Figure 1: Human Rights Treaty Membership, by country-year (1945-2005).

Point 2. Treaties Don’t Result in Drastic Change

While a treaty on business and human rights would be one of many, most concerning is that a body of research on states’ respect for human rights illustrates that commitment to human rights treaties does not necessarily lead to compliance. Though such treaties are codified in international human rights law, there are limited mechanisms to ensure compliance is achieved—ratification often serves as “a pleasing statement not necessarily intended to have any real effect on outcomes.” Treaties, in general, have no bite.

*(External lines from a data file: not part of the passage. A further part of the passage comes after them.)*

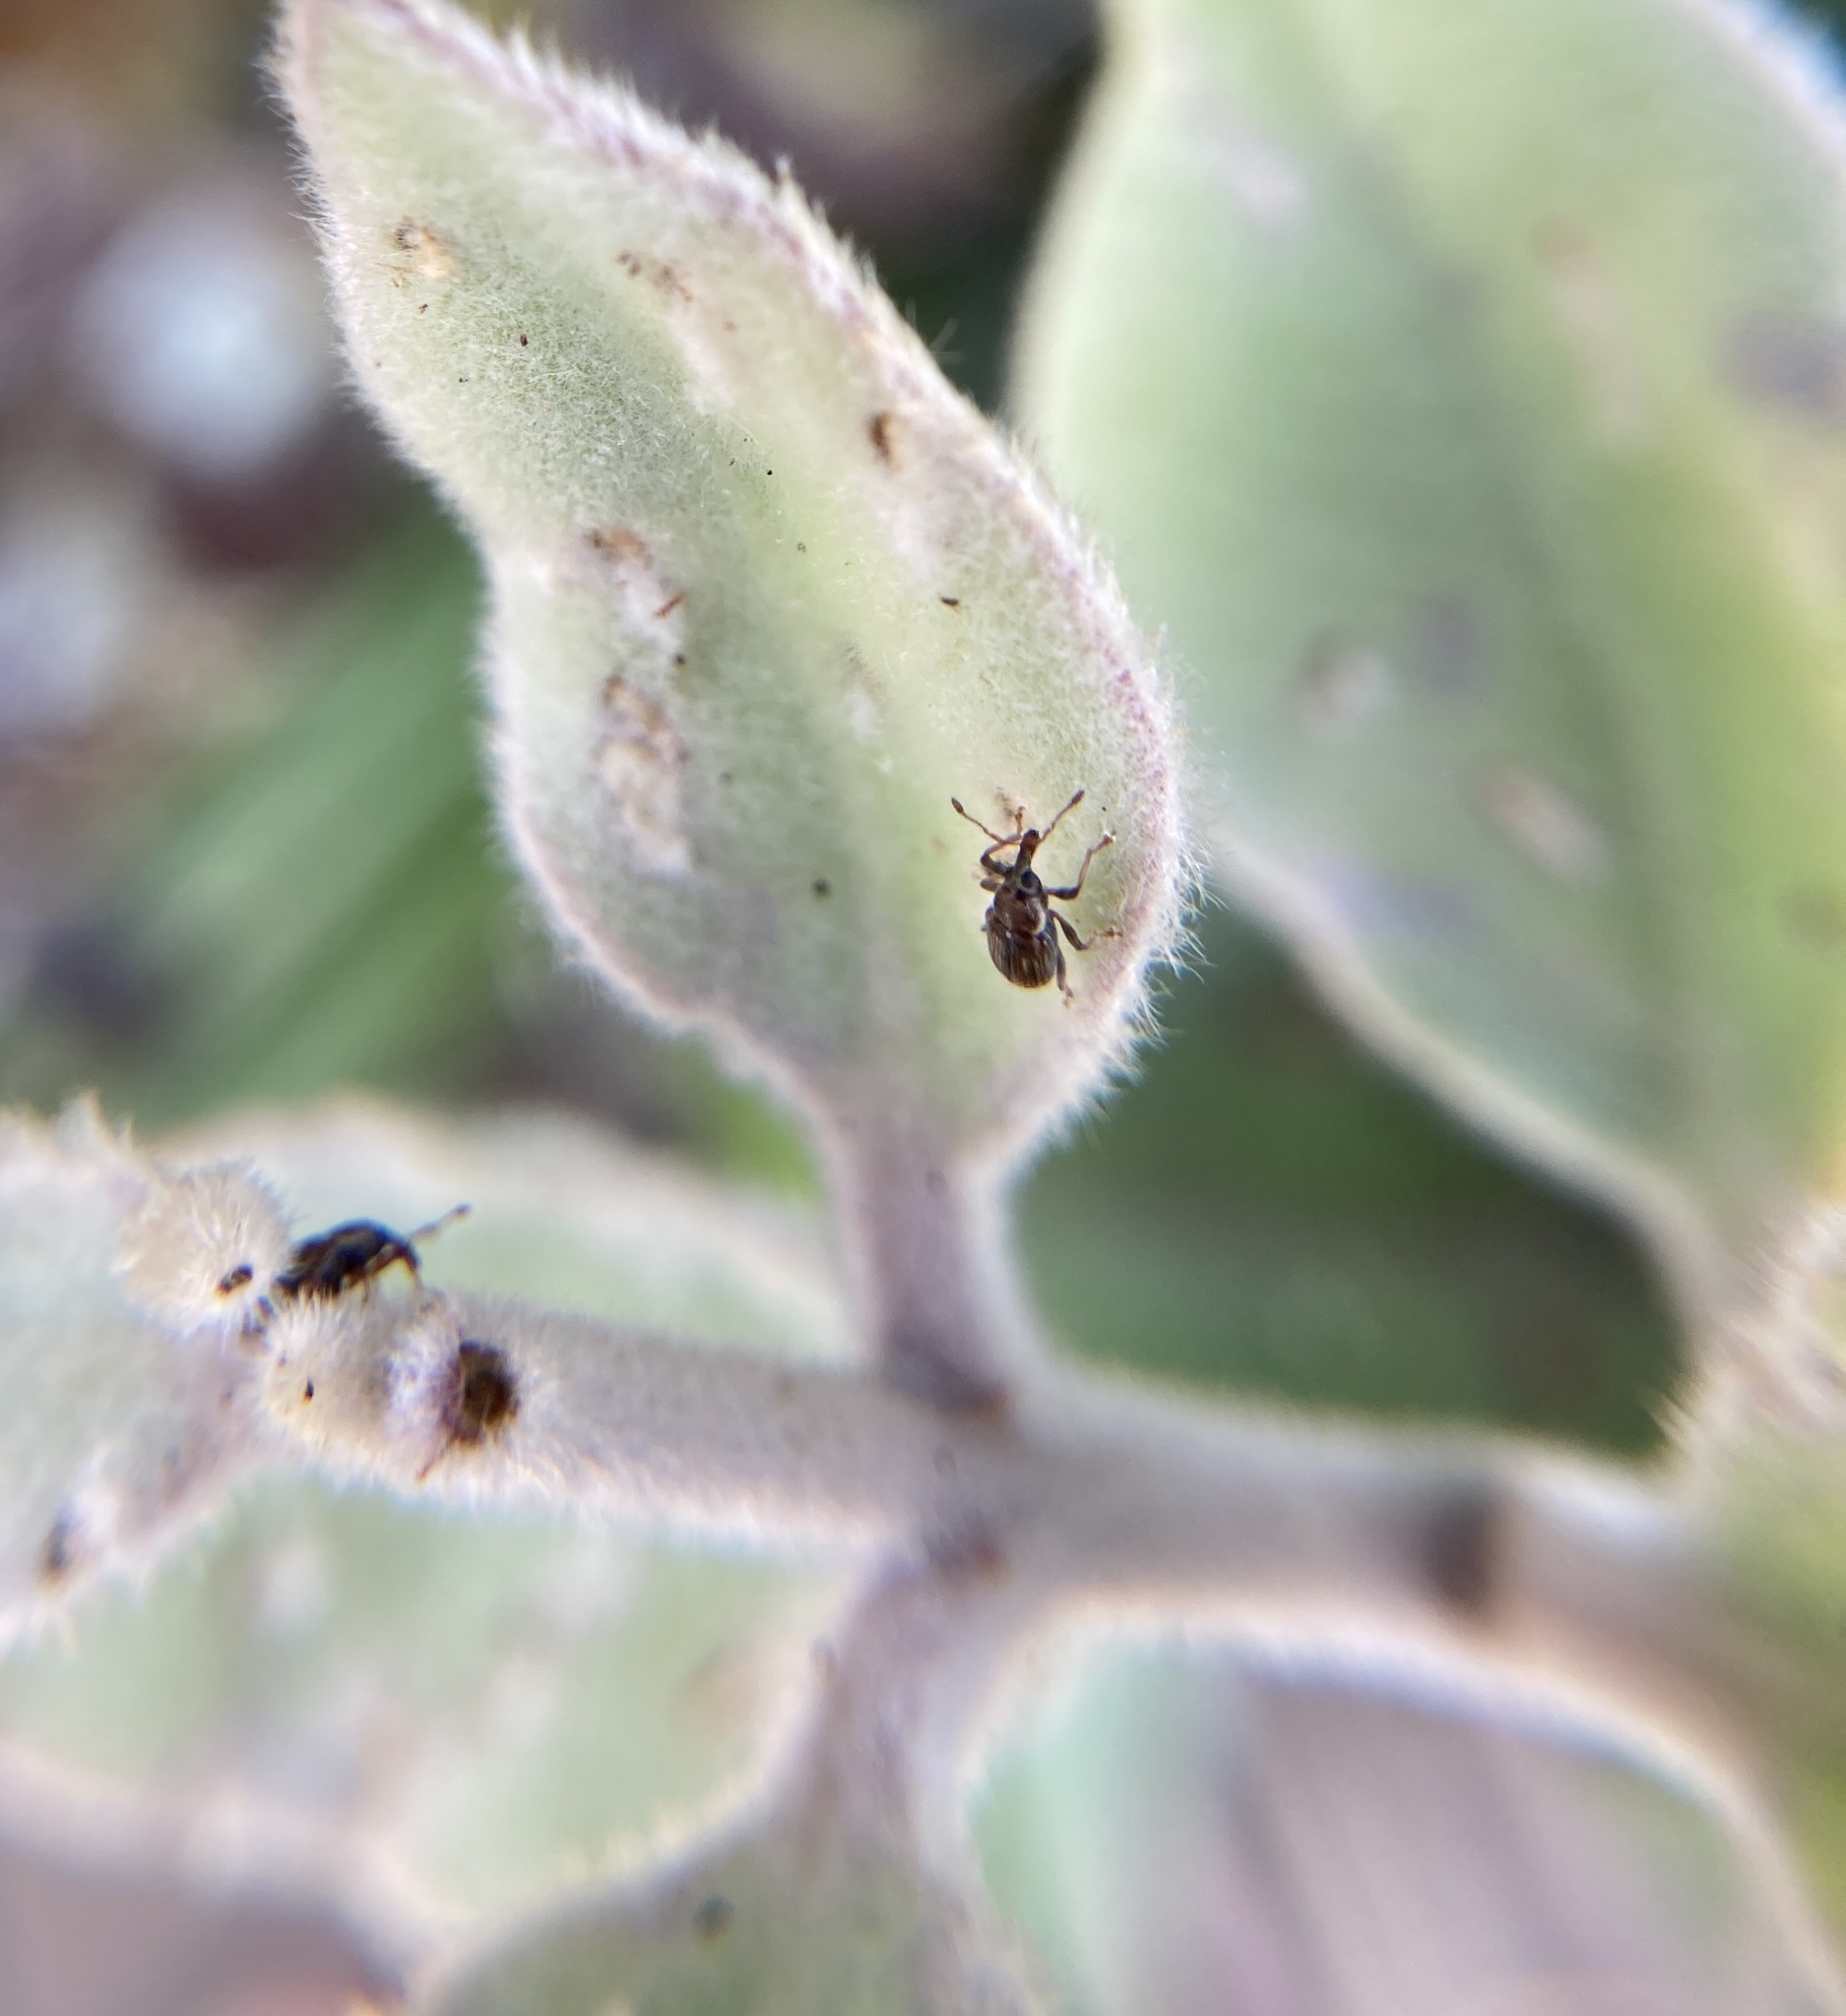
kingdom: Animalia
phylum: Arthropoda
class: Insecta
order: Coleoptera
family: Curculionidae
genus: Neomycta
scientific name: Neomycta rubida
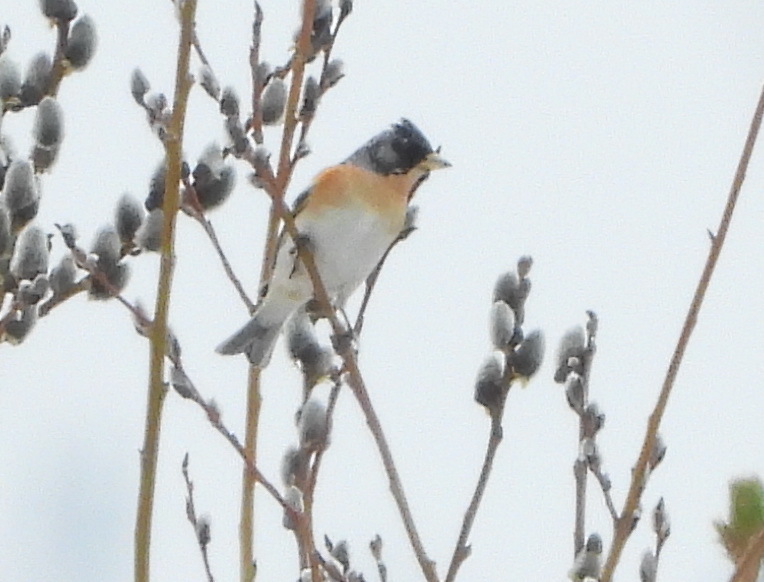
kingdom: Animalia
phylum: Chordata
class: Aves
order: Passeriformes
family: Fringillidae
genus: Fringilla
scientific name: Fringilla montifringilla
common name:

As a result, state leaders might engage in issue linkage, in which a state joins a particular convention not because of a commitment to that issue, but to signal their policy positions to trading partners. States that abuse human rights use treaties as a signal, albeit a weak one, to opposition leaders that something is being done. For example, repressive states are just as likely to belong to the main international legal treaties outlawing murder, torture, etc. as those governments that generally protect human rights. Similarly, dictatorships that practice torture are more likely to participate in the UN’s Convention Against Torture than those dictatorships that, in general, do not use torture.

Hafner-Burton provides a pithy summary: “Most governments swear to pursue, promote, and protect human rights. They make legally binding promises, which they break when convenient.”

Point 3. A Treaty on Business and Human Rights is Fundamentally about States

That’s really it. Even if the treaty has direct obligations for companies, which it currently does not, the real work depends on states. The treaty would require states to pass laws that require companies to respect human rights. See points 1 and 2 above as to why this is a problem. 

Where Do We Go From Here

My current book project, Varieties of Remedy: Seeking Justice for Corporate Human Rights Abuses in Latin America, employs the Corporations and Human Rights Database to question assumptions often found in the business and human rights space. The data, thus far, paint a new picture as to how to best address business conduct and victims’ access to remedy.

First, many scholars and practitioners assume large, multinational corporations are immune from accountability efforts. In the book manuscript, I find that profitability—not foreignness—is king. Judicial accountability for human rights abuses in Latin America is least likely when firms, of any size or origin, are profitable. On the left of Figure 2, we see the negative relationship between firm profitability and the probability of a trail. This effect is even stronger for profitable foreign firms (right of Figure 2) as indicated by the probability those entities will face a civil trial.

Figure 2: Marginal Effects of Profit Margin and Foreignness on Trial Activity

Second, the UN Guiding Principles (UNGPs) suggest that non-judicial remedy might be an appealing alternative for companies and victims in countries with weak institutions. Instead, I find that non-judicial remedy is much more likely in those Latin American countries with strong institutions (as measured by Polity 2 and the Freedom from Corruption Index). Non-judicial remedy is not a complement, it’s a substitute. 

Figure 3: Marginal Effects of Democratic Strength and Corruption on Non-Judicial Remedy

When victims do have access to remedy—specifically judicial processes—it is, in part, because local NGOs helped elevate victims’ voices. Local NGOs that help advocate for victims or aid in navigating local judicial processes or procedures are fundamental to accessing remedy mechanisms, on average. Victims are more likely to have access to judicial and non-judicial remedy in relatively strong institutional contexts (e.g., robust democratic practices, strong rule of law). The best pathway to improving access to any remedy mechanism is to strengthen democratic institutions, not offer alternatives.

This work is hard. It is also incredibly important. The data are quite clear that a domestic focus is needed. Strong domestic institutions are more likely to deter future would-be abusers. Learning what domestic actors need and how to strengthen domestic institutions presents a more fruitful, if varied, path to reducing corporate human rights abuses. Let’s not add another treaty to the pile.